DUBROVSKOYE, Russia (Reuters) - Russian businessman Oleg Sirota thinks he knows why the French soccer team got off to a winning start at the World Cup: he is supplying their hotel with cheese and yoghurt from his dairy.
Sirota opened his small “Russky Parmezan” factory in 2015 as a patriotic duty to keep Russians supplied after Moscow banned fresh food imports from western Europe. Now he says he has sold 400 kg (880 lb) of Kolmogorovsky - his answer to Dutch gouda - plus dozens of jars of yoghurt to the French base.
“I understood what the secret of the French team is. They just fill themselves with good cheese, they eat it and win,” a grinning Sirota said in a storage room filled with cheeses.
France have qualified for the knock-out stage of the tournament hosted by Russia, with two wins in Group C.
Sirota’s story is rooted in Russia’s troubled relations with neighbouring Ukraine and the West. The 30-year-old, a former IT specialist, said he had wanted to fight alongside pro-Russian rebels in eastern Ukraine but had not found the courage.

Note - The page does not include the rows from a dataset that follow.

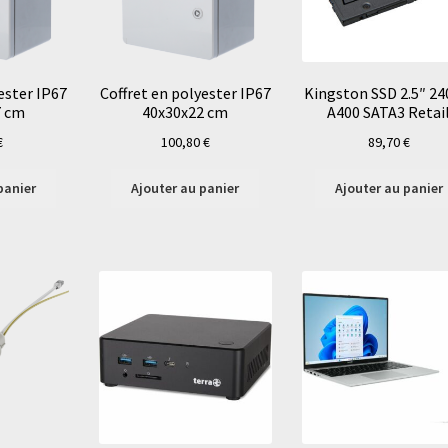
ester IP67
Coffret en polyester IP67
Kingston SSD 2.5″ 2
7 cm
40x30x22 cm
A400 SATA3 Retai
€
100,80
€
89,70
€
panier
Ajouter au panier
Ajouter au panier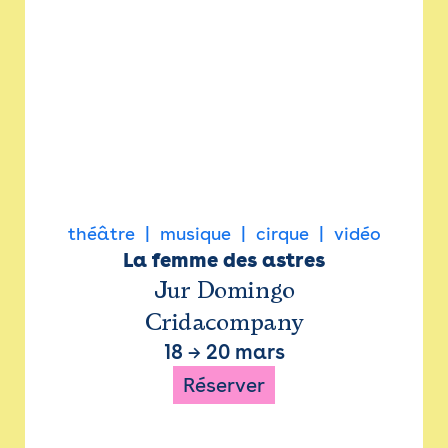
théâtre
musique
cirque
vidéo
La femme des astres
Jur Domingo
Cridacompany
18
→
20 mars
Réserver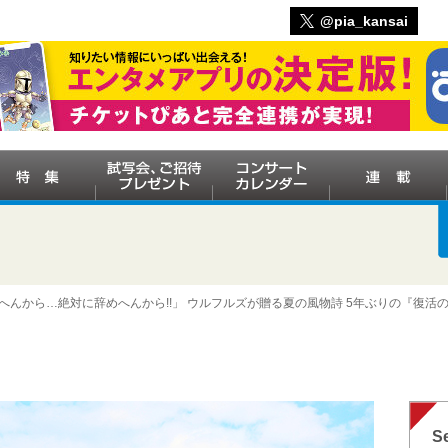
@pia_kansai
へんから…絶対に辞めへんから!!」 ウルフルズが贈る夏の風物詩 5年ぶりの『復活のヤ
Se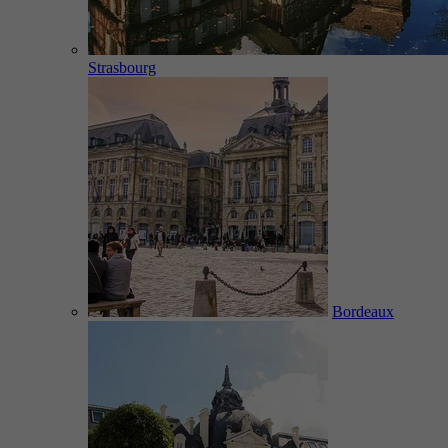
Strasbourg
Bordeaux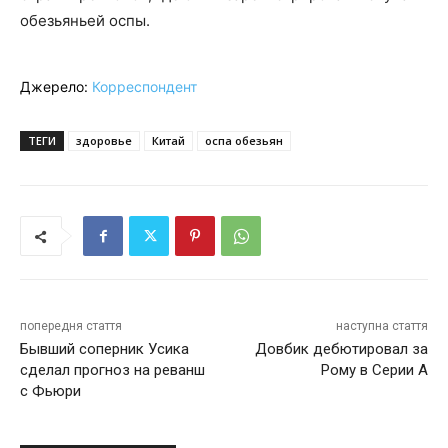
обезьяньей оспы.
Джерело:
Корреспондент
ТЕГИ
здоровье
Китай
оспа обезьян
попередня стаття
наступна стаття
Бывший соперник Усика
Довбик дебютировал за
сделал прогноз на реванш
Рому в Серии А
с Фьюри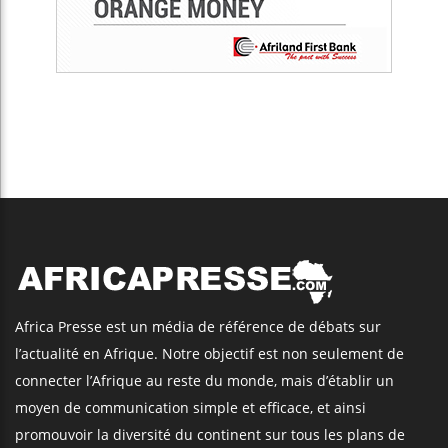
Africa Presse est un média de référence de débats sur
l’actualité en Afrique. Notre objectif est non seulement de
connecter l’Afrique au reste du monde, mais d’établir un
moyen de communication simple et efficace, et ainsi
promouvoir la diversité du continent sur tous les plans de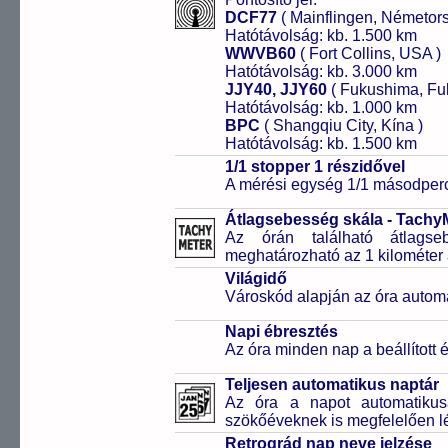
DCF77
( Mainflingen, Németor
Hatótávolság: kb. 1.500 km
WWVB60
( Fort Collins, USA )
Hatótávolság: kb. 3.000 km
JJY40, JJY60
( Fukushima, Fu
Hatótávolság: kb. 1.000 km
BPC
( Shangqiu City, Kína )
Hatótávolság: kb. 1.500 km
1/1 stopper 1 részidővel
A mérési egység 1/1 másodperc
Átlagsebesség skála - Tachy
Az órán található átlagse
meghatározható az 1 kilométer 
Világidő
Városkód alapján az óra automa
Napi ébresztés
Az óra minden nap a beállított é
Teljesen automatikus naptár
Az óra a napot automatiku
szökőéveknek is megfelelően lé
Retrográd nap neve jelzése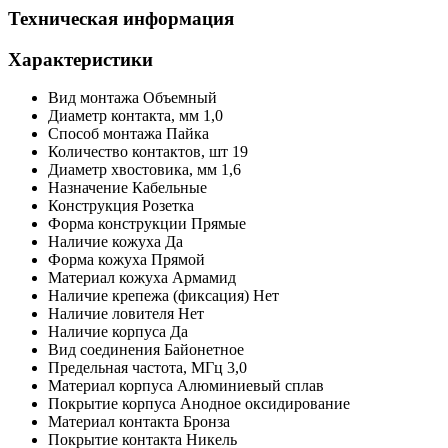
Техническая информация
Характеристики
Вид монтажа
Объемный
Диаметр контакта, мм
1,0
Способ монтажа
Пайка
Количество контактов,
шт
19
Диаметр хвостовика, мм
1,6
Назначение
Кабельные
Конструкция
Розетка
Форма конструкции
Прямые
Наличие кожуха
Да
Форма кожуха
Прямой
Материал кожуха
Армамид
Наличие крепежа (фиксация)
Нет
Наличие ловителя
Нет
Наличие корпуса
Да
Вид соединения
Байонетное
Предельная частота,
МГц
3,0
Материал корпуса
Алюминиевый сплав
Покрытие корпуса
Анодное оксидирование
Материал контакта
Бронза
Покрытие контакта
Никель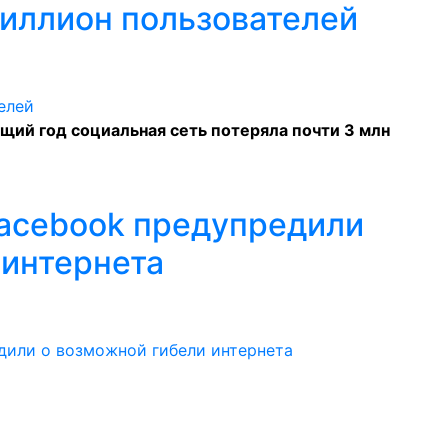
миллион пользователей
ущий год социальная сеть потеряла почти 3 млн
 Facebook предупредили
 интернета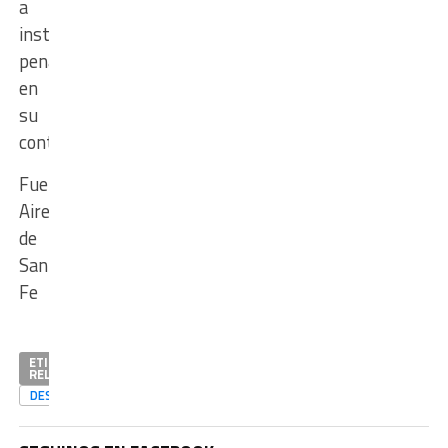
a
instar
penalmente
en
su
contra.
Fuente:
Aire
de
Santa
Fe
ETIQUETAS
RELACIONADAS
DESTACADAS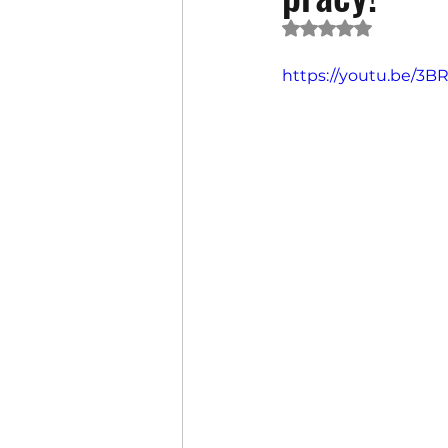
Oceniono na NaN 
https://youtu.be/3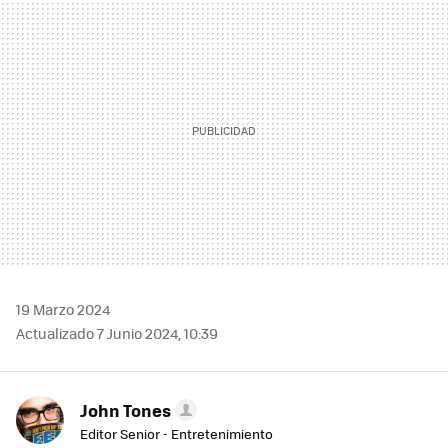
MAIL
19 Marzo 2024
Actualizado 7 Junio 2024, 10:39
John Tones
Editor Senior - Entretenimiento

Instead his chance came after the Kremlin banned wholesale imports of fresh dairy products and meat from the European Union in 2014 - part of its retaliation against Western sanctions on Russia over its annexation of Crimea from Ukraine and its role in the rebellion.
That forced local producers to fill the void left by the absence of delicacies such as French Camembert and Italian Parmesan.
Sirota set up his business in Dubrovskoye, to the west of Moscow and less than 2 km (a mile) from the French hotel.
The players seem satisfied with the food in Russia. “It’s not very different from what we have in France,” midfielder Nabil Fekir said.
Visitors to Russia are allowed to import small amounts of fresh food from the EU for personal use. Press officer Philippe Tournon didn’t confirm details of the players’ meals but said the team brought little from home. “We knew that we would find satisfactory food products in Russia, including in terms of cheese,” he said.
Sirota acknowledges the import ban has helped his business. “Maybe we’re not the champions in soccer,” he said. “But at least we are the champions in protectionism.”
And he makes no secret of his politics: outside his factory fly the flags of Russia and Novorossiya, the pro-Russian separatist regions of eastern Ukraine.
The Ukraine dispute lies centre stage in the row with Western countries, including France.
But Sirota believes gastronomy trumps politics. “Maybe some people could have a problem with that,” he said. “But ... in this case the stomach prevailed over the mind.”